Soon after, moderator Jimmy Kuhn, president of Newmark Knight Frank, stepped up the pressure by inquiring about the panelists’ worst regrets of the latest real estate cycle, catching several of the industry’s biggest stars noticeably off-guard.

“Anything you bought in 2006, 2007, maybe 2005… probably, given the benefit of hindsight, you wouldn’t have bought today,” Mack said, adding that it was “a stroke of luck” that he hadn’t won the bidding on Stuyvesant Town and Peter Cooper Village in 2006, which faced a foreclosure auction before a special servicer reached a deal with mezzanine lenders last month. “Of course, we had a different plan for it [than Tishman Speyer], but nothing could have stopped what happened,” he said.

Fascitelli, meanwhile, said he wished he had bought more securities on the cheap around March of 2009. Holliday said SL Green should have sold more equity when its stock was up and bought more back when it was down.
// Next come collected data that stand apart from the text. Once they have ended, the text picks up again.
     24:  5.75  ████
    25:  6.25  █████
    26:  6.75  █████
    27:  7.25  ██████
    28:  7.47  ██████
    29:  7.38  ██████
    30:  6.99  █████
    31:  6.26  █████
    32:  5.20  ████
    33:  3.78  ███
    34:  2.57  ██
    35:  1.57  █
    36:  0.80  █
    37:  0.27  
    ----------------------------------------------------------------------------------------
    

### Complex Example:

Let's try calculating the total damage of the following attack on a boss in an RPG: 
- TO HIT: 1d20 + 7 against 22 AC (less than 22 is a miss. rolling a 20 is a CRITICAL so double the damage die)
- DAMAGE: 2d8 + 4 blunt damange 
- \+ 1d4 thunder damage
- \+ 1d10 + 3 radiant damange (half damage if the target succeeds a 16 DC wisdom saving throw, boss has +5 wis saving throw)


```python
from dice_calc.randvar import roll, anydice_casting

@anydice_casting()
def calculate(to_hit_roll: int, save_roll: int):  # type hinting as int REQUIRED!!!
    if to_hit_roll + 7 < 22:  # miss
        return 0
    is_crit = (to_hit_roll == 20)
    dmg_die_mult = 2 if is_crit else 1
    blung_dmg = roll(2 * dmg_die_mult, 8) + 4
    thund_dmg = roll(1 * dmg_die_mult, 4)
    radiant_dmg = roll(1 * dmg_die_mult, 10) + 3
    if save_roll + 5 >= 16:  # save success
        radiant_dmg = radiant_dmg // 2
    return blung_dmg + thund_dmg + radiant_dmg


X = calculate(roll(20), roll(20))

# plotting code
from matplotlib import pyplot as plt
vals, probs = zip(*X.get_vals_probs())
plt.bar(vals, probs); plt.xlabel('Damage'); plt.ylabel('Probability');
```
Going forward, Larry Silverstein is looking at some vacant land opportunities, and noted that it’s “very tough to buy income-producing properties in New York,” particularly because “once anything of consequence becomes available…a deluge of buyers” emerges to bid.
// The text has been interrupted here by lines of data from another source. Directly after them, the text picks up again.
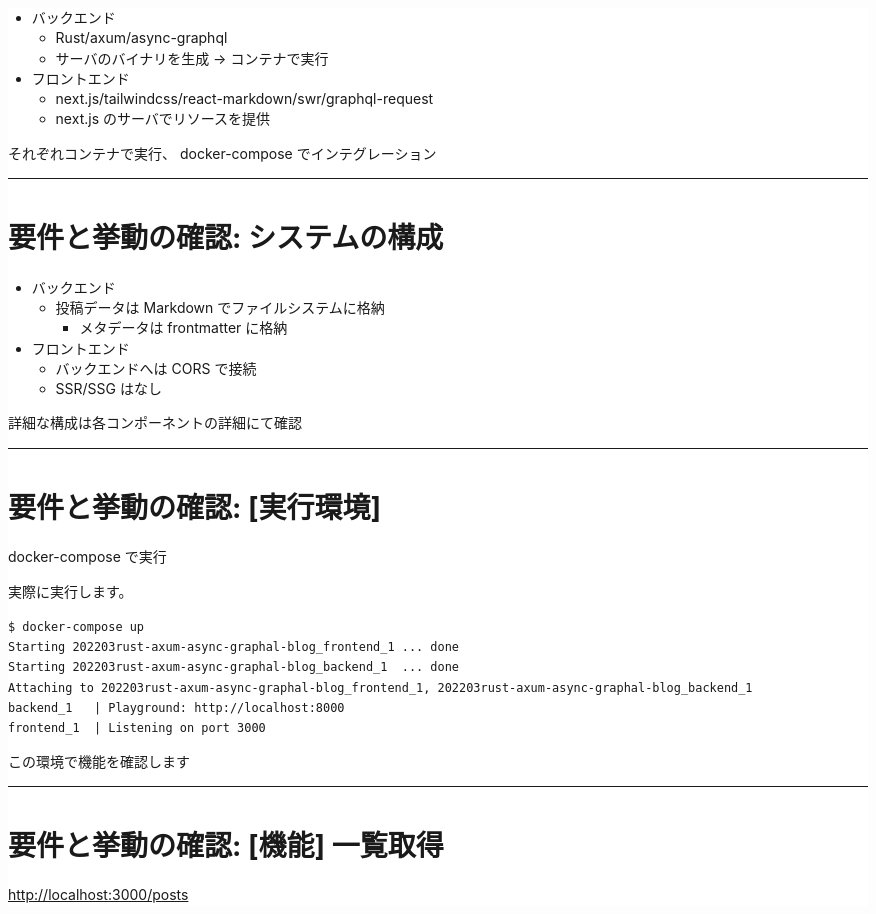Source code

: - バックエンド
    - Rust/axum/async-graphql
    - サーバのバイナリを生成 → コンテナで実行
- フロントエンド
    - next.js/tailwindcss/react-markdown/swr/graphql-request
    - next.js のサーバでリソースを提供

それぞれコンテナで実行、 docker-compose でインテグレーション

---
# 要件と挙動の確認: システムの構成

- バックエンド
    - 投稿データは Markdown でファイルシステムに格納
        - メタデータは frontmatter に格納
- フロントエンド
    - バックエンドへは CORS で接続
    - SSR/SSG はなし

詳細な構成は各コンポーネントの詳細にて確認

---
# 要件と挙動の確認: [実行環境]

docker-compose で実行

実際に実行します。

```
$ docker-compose up
Starting 202203rust-axum-async-graphal-blog_frontend_1 ... done
Starting 202203rust-axum-async-graphal-blog_backend_1  ... done
Attaching to 202203rust-axum-async-graphal-blog_frontend_1, 202203rust-axum-async-graphal-blog_backend_1
backend_1   | Playground: http://localhost:8000
frontend_1  | Listening on port 3000
```

この環境で機能を確認します

---
# 要件と挙動の確認: [機能] 一覧取得

[http://localhost:3000/posts]()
Perhaps that’s frustrating for developers, but it’s great for New York City, Silverstein said, giving much of the credit for the city’s real estate pull to Mayor Michael Bloomberg. “We’ve been blessed, Jimmy, to have Michael Bloomberg as our mayor… it’s nothing short of extraordinary.”

Bloomberg “gets it,” Rudin added, though he noted that as he spoke, the mayor was announcing thousands of layoffs in an effort to balance the budget.

The panel ended with a note of caution.

“This cycle, this downturn, wasn’t about oversupply. It was about the economy and about our tenants,” Rudin said, alluding to some apparently less-than-kosher business practices that had allegedly been going on within his walls. “If we did some of the things our tenants did, we’d be out of business.”

And New York City may be the “Golden Apple,” as the panel was titled, but “New York is not alone” as a real estate market, Mack said. “It is related to the entire world.” In the city’s slowly recovering commercial real estate market, “we’re nursing along the problem. The patient is still in bed.”